The problem is likely the gpg which comes with Git on Windows. Depending on where they are in the %PATH% a wrong one will be used. Please run gpgconf -L to check that the correct version of gnupg is used. I have never used git on Window but I would suggest to remove the gnupg binaries which come with Git and adjust the gpg.exe name in the global config.

The output of gpgconf -L should be alike this:

sysconfdir:C%3a\ProgramData\GNU\etc\gnupg
bindir:C%3a\Program Files (x86)\GnuPG VS-Desktop\GnuPG\bin
libexecdir:C%3a\Program Files (x86)\GnuPG VS-Desktop\GnuPG\bin
libdir:C%3a\Program Files (x86)\GnuPG VS-Desktop\GnuPG\lib\gnupg
datadir:C%3a\Program Files (x86)\GnuPG VS-Desktop\GnuPG\share\gnupg
localedir:C%3a\Program Files (x86)\GnuPG VS-Desktop\GnuPG\share\locale
socketdir:C%3a\Users\dd9jn\AppData\Local\gnupg
dirmngr-socket:C%3a\Users\dd9jn\AppData\Local\gnupg\S.dirmngr
agent-ssh-socket:C%3a\Users\dd9jn\AppData\Local\gnupg\S.gpg-agent.ssh
agent-extra-socket:C%3a\Users\dd9jn\AppData\Local\gnupg\S.gpg-agent.extra
agent-browser-socket:C%3a\Users\dd9jn\AppData\Local\gnupg\S.gpg-agent.browser
agent-socket:C%3a\Users\dd9jn\AppData\Local\gnupg\S.gpg-agent
homedir:C%3a\Users\dd9jn\AppData\Roaming\gnupg
ericswpark added a comment.EditedWed, Aug 20, 6:34 PM

This is addressed in my blog post; I set the GPG executable used by Git in the configuration so that it uses the one shipped with Gpg4win:

git config --global gpg.program "C:\Program Files (x86)\GnuPG\bin\gpg.exe"

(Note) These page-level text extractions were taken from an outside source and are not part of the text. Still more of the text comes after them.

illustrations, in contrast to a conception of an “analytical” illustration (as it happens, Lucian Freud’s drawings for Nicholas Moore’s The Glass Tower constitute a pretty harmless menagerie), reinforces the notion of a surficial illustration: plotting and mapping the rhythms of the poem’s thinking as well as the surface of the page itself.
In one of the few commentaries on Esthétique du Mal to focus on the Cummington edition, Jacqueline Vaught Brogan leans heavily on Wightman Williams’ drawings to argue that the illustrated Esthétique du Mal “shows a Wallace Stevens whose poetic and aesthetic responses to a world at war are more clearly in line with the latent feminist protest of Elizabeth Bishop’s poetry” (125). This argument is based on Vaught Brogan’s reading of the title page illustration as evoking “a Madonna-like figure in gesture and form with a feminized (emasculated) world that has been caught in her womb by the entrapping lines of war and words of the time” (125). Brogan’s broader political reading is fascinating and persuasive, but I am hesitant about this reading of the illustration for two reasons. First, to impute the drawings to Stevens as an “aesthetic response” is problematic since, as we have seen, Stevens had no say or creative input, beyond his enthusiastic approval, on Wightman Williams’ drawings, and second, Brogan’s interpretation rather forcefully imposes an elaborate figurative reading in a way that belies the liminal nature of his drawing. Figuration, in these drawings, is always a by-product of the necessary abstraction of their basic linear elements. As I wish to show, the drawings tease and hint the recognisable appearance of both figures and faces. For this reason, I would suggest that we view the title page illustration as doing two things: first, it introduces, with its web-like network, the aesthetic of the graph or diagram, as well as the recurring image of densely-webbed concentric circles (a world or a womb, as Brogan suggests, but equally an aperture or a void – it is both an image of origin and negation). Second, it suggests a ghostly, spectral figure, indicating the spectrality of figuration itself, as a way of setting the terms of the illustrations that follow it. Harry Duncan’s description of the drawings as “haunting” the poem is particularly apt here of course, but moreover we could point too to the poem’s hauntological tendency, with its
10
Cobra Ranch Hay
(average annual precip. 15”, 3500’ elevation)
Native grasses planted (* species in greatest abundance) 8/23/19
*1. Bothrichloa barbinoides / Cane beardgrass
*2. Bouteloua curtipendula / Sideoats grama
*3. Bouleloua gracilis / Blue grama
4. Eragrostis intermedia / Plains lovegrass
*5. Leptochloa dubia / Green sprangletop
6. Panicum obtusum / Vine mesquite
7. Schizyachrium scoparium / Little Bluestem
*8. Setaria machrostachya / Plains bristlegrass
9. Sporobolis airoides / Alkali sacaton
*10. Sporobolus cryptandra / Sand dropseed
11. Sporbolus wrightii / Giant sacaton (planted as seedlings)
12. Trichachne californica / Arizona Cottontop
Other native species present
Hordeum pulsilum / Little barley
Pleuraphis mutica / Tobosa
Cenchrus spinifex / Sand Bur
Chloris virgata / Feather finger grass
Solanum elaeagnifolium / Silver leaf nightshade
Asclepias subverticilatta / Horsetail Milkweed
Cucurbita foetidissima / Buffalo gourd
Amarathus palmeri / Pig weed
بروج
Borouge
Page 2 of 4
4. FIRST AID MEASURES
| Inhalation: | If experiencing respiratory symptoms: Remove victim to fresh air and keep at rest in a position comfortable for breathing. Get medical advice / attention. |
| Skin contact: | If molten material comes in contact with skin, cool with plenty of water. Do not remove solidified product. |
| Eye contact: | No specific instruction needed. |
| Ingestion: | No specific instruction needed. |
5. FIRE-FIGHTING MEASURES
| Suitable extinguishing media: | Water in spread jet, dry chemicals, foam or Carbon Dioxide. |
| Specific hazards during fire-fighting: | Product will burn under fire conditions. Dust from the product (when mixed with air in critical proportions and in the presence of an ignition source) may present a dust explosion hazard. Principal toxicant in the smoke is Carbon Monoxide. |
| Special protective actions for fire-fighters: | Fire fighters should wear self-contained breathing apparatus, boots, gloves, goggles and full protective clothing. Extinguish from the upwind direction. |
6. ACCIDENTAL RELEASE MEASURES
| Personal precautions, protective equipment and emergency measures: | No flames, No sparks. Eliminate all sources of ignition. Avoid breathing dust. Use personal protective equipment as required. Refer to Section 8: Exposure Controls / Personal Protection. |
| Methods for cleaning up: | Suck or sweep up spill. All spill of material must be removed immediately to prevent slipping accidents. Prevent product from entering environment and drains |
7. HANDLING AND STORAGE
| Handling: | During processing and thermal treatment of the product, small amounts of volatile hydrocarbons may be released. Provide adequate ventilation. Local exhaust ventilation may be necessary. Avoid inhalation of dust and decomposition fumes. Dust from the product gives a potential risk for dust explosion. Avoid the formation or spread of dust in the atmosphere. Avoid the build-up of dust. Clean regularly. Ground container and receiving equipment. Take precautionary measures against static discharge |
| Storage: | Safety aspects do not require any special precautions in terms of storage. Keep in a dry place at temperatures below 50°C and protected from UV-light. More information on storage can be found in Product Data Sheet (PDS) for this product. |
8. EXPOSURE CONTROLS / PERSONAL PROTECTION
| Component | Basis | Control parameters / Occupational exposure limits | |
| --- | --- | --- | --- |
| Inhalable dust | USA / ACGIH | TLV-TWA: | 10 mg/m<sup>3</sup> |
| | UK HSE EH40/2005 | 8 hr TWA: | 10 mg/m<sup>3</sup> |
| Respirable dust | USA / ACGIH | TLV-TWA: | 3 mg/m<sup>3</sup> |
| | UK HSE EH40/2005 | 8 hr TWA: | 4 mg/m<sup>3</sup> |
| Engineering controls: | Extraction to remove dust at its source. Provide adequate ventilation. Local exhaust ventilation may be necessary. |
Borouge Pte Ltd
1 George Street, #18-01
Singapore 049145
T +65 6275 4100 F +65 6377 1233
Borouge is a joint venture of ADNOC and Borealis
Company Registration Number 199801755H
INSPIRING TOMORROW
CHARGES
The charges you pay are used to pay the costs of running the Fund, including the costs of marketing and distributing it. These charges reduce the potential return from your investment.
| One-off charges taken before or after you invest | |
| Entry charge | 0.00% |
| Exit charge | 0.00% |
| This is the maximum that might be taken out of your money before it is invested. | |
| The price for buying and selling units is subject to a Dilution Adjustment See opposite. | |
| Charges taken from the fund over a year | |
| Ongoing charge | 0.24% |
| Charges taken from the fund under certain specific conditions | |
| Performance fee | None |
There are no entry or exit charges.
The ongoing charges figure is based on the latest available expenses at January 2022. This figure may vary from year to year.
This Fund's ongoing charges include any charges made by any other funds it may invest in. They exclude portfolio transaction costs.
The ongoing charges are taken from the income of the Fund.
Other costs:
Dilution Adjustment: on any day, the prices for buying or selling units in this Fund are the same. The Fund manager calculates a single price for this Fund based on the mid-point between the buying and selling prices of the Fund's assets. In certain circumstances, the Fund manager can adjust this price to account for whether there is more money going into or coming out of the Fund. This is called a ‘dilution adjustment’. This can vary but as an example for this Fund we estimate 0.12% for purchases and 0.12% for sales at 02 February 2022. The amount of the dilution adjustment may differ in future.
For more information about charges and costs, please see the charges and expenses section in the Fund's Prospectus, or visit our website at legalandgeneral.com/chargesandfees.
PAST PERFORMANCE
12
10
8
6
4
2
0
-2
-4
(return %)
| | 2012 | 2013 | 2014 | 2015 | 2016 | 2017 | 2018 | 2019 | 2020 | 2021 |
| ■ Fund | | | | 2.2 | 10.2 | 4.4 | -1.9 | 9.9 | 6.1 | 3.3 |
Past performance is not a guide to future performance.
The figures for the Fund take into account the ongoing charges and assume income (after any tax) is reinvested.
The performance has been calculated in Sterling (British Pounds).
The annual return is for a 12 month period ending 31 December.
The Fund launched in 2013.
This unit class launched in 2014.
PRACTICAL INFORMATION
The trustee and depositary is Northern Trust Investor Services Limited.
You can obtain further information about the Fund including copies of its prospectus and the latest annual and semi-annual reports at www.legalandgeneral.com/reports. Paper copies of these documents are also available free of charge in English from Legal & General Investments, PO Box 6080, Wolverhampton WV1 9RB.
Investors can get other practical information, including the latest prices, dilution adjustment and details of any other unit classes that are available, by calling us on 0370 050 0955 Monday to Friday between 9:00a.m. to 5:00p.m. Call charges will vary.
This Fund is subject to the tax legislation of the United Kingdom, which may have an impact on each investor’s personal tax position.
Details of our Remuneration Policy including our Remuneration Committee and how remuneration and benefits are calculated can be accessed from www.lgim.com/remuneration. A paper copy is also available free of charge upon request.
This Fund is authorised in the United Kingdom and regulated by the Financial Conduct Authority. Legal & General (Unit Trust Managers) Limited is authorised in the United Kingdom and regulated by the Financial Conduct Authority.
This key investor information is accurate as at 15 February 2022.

Here's the output of my gpgconf -L:

PS C:\Users\ericswpark> gpgconf -L
sysconfdir:C%3a\ProgramData\GNU\etc\gnupg
bindir:C%3a\Program Files (x86)\GnuPG\bin
libexecdir:C%3a\Program Files (x86)\GnuPG\bin
libdir:C%3a\Program Files (x86)\GnuPG\lib\gnupg
datadir:C%3a\Program Files (x86)\GnuPG\share\gnupg
localedir:C%3a\Program Files (x86)\GnuPG\share\locale
socketdir:C%3a\Users\ericswpark\AppData\Local\gnupg
dirmngr-socket:C%3a\Users\ericswpark\AppData\Local\gnupg\S.dirmngr
keyboxd-socket:C%3a\Users\ericswpark\AppData\Local\gnupg\S.keyboxd
agent-ssh-socket:C%3a\Users\ericswpark\AppData\Local\gnupg\S.gpg-agent.ssh
agent-extra-socket:C%3a\Users\ericswpark\AppData\Local\gnupg\S.gpg-agent.extra
agent-browser-socket:C%3a\Users\ericswpark\AppData\Local\gnupg\S.gpg-agent.browser
agent-socket:C%3a\Users\ericswpark\AppData\Local\gnupg\S.gpg-agent
homedir:C%3a\Users\ericswpark\AppData\Roaming\gnupg
ericswpark updated the task description. (Show Details)Wed, Aug 20, 6:39 PM
werner added a comment.Thu, Aug 21, 11:27 AM

Can you please try with gpg4win-5 beta: https://www.gpg4win.org/version5.html this makes it easier for us to see the reason. Deinstall gpg4win first and note that version5 is 64 bit and installed under Program Files (w/o (x86)). If it still does not work please add

debug ipc

to %APPDATA%\gnupg\gpg.conf. This should give more information in the git call. If it works: gpg4win 5 is not too far away.

werner added a project: Info Needed.Mon, Aug 25, 4:36 PM
werner triaged this task as Normal priority.Thu, Sep 4, 9:47 PM

If this is indeed a bug it won't be fixed in gpg4win 4. Thus a test with gpg4win 5 beta is highly appreciated. It would also be interesting to see what what version of gpg comes with Git.